I’m sure you have noticed when your dog drinks water, it makes a mess. This mess is worse with dogs with saggy lips like bulldogs, bloodhounds, Mastiffs, St. Bernards and Newfoundlands.
Cats on the other hand have much better manners and the water is not typically spilled on the floor around their drinking bowls.
“Cats rule, dogs drool” — at least when it comes to drinking water, scientists say. Neither dogs nor cats have large cheeks to create suction and form a seal when drinking.
Humans, horses, sheep and pigs all have large cheeks that can create suction to drink, but not dogs and cats.
If we were out in the wilderness and needed a drink from a creek or lake but were unable to use our hands to drink, we would merely place our mouth on the water surface and suck the water into our mouths and our cheeks would form a seal.
Dogs’ and cats’ cheeks do not extend forward enough to create suction. Drinking is more of an anatomical challenge for them than for us.
Dogs use their tongues like a ladle or a spoon to scoop liquid into their mouths. They move some water with the bottom of their tongues, but most of this falls off as the tongue retracts.

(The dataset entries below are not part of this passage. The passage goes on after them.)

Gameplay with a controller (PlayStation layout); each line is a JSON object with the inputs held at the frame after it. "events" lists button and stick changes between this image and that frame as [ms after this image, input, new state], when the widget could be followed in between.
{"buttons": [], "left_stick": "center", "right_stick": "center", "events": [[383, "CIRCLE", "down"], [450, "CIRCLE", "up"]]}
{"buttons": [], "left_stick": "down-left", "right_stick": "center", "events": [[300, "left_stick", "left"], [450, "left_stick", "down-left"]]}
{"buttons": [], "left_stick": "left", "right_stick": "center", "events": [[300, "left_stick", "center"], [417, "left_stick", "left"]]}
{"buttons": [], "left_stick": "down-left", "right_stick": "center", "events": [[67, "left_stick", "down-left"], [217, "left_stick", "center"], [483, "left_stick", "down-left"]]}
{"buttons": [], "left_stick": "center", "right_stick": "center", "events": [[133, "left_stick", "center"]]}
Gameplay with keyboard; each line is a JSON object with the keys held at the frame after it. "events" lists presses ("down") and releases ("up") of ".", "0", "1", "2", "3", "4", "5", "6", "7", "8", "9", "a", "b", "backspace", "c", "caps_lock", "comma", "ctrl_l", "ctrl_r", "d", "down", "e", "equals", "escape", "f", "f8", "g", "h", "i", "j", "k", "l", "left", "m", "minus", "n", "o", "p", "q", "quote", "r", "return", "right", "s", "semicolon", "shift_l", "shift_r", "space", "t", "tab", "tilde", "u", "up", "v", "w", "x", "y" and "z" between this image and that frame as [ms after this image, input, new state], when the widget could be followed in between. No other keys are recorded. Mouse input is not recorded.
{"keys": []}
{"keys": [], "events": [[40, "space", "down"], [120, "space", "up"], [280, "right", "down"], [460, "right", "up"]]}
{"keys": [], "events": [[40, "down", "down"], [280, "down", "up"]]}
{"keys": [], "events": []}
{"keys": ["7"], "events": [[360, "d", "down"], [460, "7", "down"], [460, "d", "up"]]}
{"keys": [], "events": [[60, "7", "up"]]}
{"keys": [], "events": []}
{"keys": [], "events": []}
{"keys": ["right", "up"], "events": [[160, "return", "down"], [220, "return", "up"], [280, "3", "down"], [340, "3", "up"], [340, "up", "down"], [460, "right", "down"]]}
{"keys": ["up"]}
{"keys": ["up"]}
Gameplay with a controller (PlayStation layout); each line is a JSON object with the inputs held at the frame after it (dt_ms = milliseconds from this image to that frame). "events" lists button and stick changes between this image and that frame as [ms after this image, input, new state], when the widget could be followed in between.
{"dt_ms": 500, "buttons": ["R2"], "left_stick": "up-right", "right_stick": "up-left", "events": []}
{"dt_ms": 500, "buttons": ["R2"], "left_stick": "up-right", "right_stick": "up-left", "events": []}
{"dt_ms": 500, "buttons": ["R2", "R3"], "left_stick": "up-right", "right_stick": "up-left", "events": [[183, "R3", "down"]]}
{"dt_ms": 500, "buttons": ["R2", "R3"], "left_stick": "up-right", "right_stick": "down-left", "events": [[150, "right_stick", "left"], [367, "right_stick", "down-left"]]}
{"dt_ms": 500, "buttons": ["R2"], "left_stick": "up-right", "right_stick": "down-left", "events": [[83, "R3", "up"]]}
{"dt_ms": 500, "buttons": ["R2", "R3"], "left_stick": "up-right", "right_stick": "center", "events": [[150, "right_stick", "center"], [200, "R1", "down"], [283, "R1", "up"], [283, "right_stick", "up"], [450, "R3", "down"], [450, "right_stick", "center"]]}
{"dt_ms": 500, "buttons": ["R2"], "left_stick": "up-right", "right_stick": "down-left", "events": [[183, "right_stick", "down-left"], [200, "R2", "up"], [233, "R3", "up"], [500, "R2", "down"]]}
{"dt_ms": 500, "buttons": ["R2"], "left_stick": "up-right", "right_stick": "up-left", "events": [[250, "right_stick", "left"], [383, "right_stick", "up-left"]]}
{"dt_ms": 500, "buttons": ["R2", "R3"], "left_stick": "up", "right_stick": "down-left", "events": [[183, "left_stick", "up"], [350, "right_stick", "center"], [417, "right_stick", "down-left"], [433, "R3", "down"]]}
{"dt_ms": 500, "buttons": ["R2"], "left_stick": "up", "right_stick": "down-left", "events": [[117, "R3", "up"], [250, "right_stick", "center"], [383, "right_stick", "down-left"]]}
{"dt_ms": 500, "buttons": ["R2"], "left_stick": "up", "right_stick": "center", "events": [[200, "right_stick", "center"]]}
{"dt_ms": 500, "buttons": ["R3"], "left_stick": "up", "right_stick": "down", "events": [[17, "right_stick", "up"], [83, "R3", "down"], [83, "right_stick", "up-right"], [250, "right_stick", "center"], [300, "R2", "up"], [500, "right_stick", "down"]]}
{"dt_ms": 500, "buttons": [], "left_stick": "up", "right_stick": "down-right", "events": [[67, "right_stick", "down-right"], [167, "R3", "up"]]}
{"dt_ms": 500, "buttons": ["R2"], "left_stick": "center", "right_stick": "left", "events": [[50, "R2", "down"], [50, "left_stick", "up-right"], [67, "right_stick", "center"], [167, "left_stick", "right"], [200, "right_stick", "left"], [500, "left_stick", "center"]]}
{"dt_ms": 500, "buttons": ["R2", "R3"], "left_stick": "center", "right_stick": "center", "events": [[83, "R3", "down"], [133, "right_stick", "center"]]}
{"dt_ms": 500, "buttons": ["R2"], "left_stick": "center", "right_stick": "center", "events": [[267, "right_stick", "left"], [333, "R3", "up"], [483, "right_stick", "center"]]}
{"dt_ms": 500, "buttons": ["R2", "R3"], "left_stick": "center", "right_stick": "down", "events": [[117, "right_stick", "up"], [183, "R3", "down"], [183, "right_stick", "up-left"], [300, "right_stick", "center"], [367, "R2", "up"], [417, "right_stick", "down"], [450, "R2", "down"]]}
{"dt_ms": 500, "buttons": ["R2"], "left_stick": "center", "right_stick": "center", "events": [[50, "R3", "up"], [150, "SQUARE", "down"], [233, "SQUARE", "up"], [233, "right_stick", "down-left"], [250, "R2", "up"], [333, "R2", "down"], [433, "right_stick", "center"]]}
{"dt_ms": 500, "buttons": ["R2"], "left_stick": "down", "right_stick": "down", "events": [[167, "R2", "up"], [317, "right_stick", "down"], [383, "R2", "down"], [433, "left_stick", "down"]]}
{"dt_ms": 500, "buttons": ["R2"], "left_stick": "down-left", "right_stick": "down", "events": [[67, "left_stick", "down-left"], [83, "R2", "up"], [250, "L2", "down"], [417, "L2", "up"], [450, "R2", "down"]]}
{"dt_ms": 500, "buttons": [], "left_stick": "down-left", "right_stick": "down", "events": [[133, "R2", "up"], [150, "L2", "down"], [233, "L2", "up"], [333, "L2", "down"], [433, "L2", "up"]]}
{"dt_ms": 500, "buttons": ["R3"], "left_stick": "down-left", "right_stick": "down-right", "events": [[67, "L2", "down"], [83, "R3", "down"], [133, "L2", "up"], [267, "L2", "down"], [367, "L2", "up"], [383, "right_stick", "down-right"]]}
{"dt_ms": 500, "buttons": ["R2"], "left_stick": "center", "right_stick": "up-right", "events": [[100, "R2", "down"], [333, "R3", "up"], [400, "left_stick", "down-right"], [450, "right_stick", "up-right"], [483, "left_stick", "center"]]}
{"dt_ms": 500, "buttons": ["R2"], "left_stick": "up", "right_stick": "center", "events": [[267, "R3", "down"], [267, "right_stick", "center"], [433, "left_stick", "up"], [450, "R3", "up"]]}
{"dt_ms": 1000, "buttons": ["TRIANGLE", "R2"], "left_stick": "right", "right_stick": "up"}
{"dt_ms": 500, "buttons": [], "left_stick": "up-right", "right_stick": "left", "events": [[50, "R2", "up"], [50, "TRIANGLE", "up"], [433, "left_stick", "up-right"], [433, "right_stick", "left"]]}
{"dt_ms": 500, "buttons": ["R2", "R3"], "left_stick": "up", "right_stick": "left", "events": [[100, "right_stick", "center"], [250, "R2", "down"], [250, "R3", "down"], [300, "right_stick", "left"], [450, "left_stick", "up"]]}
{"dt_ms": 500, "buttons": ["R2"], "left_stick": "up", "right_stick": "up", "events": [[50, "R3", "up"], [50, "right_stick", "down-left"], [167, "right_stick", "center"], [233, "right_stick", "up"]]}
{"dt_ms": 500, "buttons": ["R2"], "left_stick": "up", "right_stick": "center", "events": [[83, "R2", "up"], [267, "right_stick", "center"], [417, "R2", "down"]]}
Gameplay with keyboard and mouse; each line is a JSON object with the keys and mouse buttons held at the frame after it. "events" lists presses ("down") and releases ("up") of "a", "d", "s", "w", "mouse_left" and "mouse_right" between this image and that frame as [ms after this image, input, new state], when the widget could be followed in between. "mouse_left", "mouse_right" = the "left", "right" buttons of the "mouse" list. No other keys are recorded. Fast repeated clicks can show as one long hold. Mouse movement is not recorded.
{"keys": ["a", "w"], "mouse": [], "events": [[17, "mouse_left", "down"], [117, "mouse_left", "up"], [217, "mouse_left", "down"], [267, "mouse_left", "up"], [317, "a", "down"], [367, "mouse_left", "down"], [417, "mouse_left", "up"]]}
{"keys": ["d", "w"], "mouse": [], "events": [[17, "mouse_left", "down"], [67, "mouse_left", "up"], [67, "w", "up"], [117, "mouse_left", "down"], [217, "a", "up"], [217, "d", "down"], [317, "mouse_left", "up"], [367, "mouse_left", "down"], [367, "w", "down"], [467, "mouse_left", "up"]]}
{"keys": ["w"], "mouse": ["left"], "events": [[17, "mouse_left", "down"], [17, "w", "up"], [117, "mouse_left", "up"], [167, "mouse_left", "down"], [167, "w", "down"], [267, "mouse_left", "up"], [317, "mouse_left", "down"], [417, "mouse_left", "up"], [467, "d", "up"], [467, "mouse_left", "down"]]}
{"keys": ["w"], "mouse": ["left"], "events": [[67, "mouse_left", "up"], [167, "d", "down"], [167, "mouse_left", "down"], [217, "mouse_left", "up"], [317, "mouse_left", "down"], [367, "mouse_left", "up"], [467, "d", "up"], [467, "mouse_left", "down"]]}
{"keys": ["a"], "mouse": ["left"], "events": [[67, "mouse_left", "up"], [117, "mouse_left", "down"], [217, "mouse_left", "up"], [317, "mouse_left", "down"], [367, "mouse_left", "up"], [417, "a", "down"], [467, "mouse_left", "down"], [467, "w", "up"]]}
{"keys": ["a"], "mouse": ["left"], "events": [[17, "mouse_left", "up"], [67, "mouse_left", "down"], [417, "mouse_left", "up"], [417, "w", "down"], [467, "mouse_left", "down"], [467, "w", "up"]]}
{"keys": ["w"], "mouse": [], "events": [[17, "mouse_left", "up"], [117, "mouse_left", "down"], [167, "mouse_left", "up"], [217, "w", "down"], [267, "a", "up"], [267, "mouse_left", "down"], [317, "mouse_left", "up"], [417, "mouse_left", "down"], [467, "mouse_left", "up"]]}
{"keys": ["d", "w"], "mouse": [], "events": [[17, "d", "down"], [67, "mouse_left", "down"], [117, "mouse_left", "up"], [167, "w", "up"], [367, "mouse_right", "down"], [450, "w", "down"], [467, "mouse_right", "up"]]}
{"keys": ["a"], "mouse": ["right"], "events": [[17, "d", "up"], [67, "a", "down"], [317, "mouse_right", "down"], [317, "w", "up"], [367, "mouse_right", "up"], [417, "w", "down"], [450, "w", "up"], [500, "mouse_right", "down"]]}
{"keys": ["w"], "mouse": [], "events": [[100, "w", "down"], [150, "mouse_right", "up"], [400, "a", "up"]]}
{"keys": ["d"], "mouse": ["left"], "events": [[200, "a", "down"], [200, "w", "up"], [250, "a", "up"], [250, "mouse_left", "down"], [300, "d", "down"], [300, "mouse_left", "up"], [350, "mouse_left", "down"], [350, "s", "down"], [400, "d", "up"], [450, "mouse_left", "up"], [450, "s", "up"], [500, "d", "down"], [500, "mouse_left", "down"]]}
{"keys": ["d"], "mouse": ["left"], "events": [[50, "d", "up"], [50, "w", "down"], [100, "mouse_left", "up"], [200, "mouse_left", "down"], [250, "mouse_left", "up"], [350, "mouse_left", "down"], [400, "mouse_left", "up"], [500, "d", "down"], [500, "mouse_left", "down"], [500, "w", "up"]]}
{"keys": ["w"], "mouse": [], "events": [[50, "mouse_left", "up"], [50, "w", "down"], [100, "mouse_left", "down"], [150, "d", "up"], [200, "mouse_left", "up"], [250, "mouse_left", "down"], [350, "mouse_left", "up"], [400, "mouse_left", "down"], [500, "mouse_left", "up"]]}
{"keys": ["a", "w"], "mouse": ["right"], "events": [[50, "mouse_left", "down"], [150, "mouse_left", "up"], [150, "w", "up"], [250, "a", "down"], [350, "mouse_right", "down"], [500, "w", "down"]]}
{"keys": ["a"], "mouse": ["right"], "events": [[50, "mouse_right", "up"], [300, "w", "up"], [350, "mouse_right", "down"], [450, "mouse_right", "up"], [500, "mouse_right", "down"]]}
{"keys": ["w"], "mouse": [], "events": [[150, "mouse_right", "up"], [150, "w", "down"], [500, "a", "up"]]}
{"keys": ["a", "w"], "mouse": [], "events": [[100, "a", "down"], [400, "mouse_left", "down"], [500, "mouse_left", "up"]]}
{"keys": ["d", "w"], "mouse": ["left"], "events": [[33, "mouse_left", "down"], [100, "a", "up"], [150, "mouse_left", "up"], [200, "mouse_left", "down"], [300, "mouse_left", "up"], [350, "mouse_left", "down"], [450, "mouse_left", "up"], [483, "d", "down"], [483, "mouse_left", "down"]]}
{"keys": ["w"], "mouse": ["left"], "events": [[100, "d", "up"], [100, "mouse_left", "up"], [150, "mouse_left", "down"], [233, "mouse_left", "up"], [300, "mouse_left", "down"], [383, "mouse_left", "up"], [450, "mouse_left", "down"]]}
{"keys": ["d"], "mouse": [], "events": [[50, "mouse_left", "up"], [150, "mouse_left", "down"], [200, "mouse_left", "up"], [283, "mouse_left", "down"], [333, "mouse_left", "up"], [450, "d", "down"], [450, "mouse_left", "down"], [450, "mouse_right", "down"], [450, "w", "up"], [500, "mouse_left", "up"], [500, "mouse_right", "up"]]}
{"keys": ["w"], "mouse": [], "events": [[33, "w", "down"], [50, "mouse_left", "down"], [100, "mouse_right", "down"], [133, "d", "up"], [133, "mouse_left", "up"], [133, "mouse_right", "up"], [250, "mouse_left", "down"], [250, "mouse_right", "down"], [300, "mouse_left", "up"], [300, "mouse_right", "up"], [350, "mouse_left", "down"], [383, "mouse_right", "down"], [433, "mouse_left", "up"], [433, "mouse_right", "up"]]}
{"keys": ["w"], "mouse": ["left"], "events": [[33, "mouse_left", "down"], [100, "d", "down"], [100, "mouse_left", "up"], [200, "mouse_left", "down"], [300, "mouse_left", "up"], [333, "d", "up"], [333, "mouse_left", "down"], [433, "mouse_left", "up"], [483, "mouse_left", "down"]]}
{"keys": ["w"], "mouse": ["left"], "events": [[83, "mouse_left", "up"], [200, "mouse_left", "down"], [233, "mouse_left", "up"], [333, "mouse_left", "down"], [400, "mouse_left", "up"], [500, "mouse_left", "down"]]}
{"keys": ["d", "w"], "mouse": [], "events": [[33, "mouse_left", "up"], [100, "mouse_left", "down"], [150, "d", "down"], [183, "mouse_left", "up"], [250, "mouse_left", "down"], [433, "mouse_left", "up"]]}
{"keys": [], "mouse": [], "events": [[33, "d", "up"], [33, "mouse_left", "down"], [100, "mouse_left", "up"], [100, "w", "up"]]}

If it’s acting as a spoon, it’s not a very good one. Thankfully, the tip of the tongue also draws up a column of water, and before this collapses, the dog closes its mouth around it.
Cats’ drinking is much more complicated. When cats lap up liquids, they extend their tongues straight down toward the bowl with the tip of the tongue curled backward. The top of their tongues touches the liquid first.
But recent high-speed videos made by MIT, Virginia Tech and Princeton researchers reveal that the top of the cat’s tongue is the only surface to touch the liquid.
Cats, unlike dogs, don’t dip their tongues into the liquid like ladles or spoons.
“The cat’s lapping mechanism is far more subtle and elegant,” according to MIT researchers.
The tip of the tongue just barely touches the surface of the liquid before the cat draws its tongue back up.
As it does so, a column of liquid forms between the moving tongue and the liquid’s surface. The cat then closes its mouth, pinching off the top of the column for a nice drink, while keeping its chin dry.
When the cat’s tongue touches the liquid surface, some of the liquid sticks to it through liquid adhesion, much as water adheres to a human palm when it touches the surface of a pool.
“The cat draws its tongue back up so rapidly that for a fraction of a second, inertia — the tendency of the moving liquid to continue following the tongue — overcomes gravity, which is pulling the liquid back down toward the bowl,” MIT researchers wrote.
“The cat instinctively knows just when this delicate balance will change, and it closes its mouth in the instant before gravity overtakes inertia. If the cat hesitated, the column would break, the liquid would fall back into the bowl, and the tongue would come up empty.”
While the domestic cat averages about four laps per second, the big cats, such as tigers, know to slow down. Because their tongues are larger, they lap more slowly to achieve the same balance of gravity and inertia, according to the journal Science.
MIT researchers are trying to incorporate the cat tongue movement into the development of more flexible robotic systems.
But the work could be important in the field of soft robotics, which often models itself upon boneless but dexterous structures like elephant trunks, octopus arms — or cat tongues.